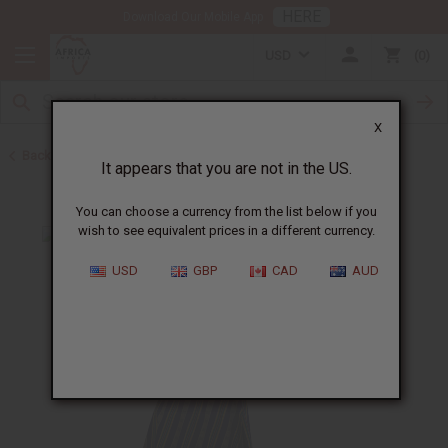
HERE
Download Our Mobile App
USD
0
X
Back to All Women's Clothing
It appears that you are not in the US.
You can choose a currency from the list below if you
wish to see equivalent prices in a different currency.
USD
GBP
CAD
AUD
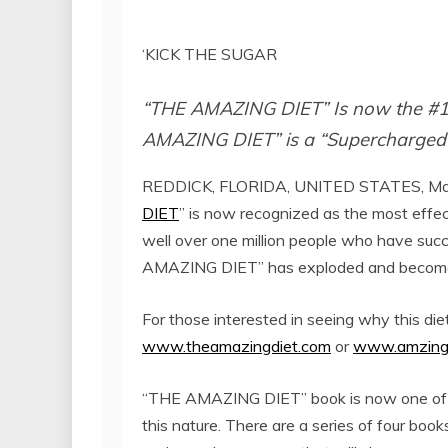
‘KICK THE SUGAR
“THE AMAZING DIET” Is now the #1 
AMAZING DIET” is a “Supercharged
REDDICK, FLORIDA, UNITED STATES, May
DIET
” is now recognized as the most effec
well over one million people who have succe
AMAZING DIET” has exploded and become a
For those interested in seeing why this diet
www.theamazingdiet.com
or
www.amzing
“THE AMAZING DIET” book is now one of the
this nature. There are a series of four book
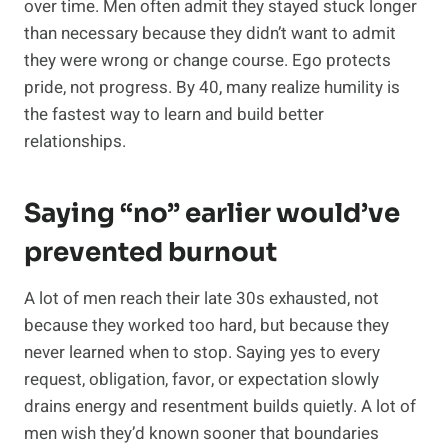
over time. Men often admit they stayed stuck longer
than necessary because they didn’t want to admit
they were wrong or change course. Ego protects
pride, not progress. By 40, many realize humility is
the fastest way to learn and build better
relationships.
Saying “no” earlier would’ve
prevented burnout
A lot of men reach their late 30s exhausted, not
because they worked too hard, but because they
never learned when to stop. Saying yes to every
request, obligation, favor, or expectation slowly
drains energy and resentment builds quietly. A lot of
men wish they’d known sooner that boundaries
● ● ● ● ● ● ●
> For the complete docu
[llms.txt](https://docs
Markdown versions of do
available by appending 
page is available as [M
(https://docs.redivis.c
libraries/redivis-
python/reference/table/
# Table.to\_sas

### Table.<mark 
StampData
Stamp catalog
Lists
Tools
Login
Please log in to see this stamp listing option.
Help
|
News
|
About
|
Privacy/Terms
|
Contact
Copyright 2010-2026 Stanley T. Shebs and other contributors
● ● ● ● ● ● ●
Duplicate the lines that run from the one containing "the complete docu" through the one containing "Copyright 2010-2026 Stanley", both included. Begin at the line that has "the complete docu" and stop after the line that has "Copyright 2010-2026 Stanley".

> For the complete docu
[llms.txt](https://docs
Markdown versions of do
available by appending 
page is available as [M
(https://docs.redivis.c
libraries/redivis-
python/reference/table/
# Table.to\_sas

### Table.<mark 
StampData
Stamp catalog
Lists
Tools
Login
Please log in to see this stamp listing option.
Help
|
News
|
About
|
Privacy/Terms
|
Contact
Copyright 2010-2026 Stanley T. Shebs and other contributors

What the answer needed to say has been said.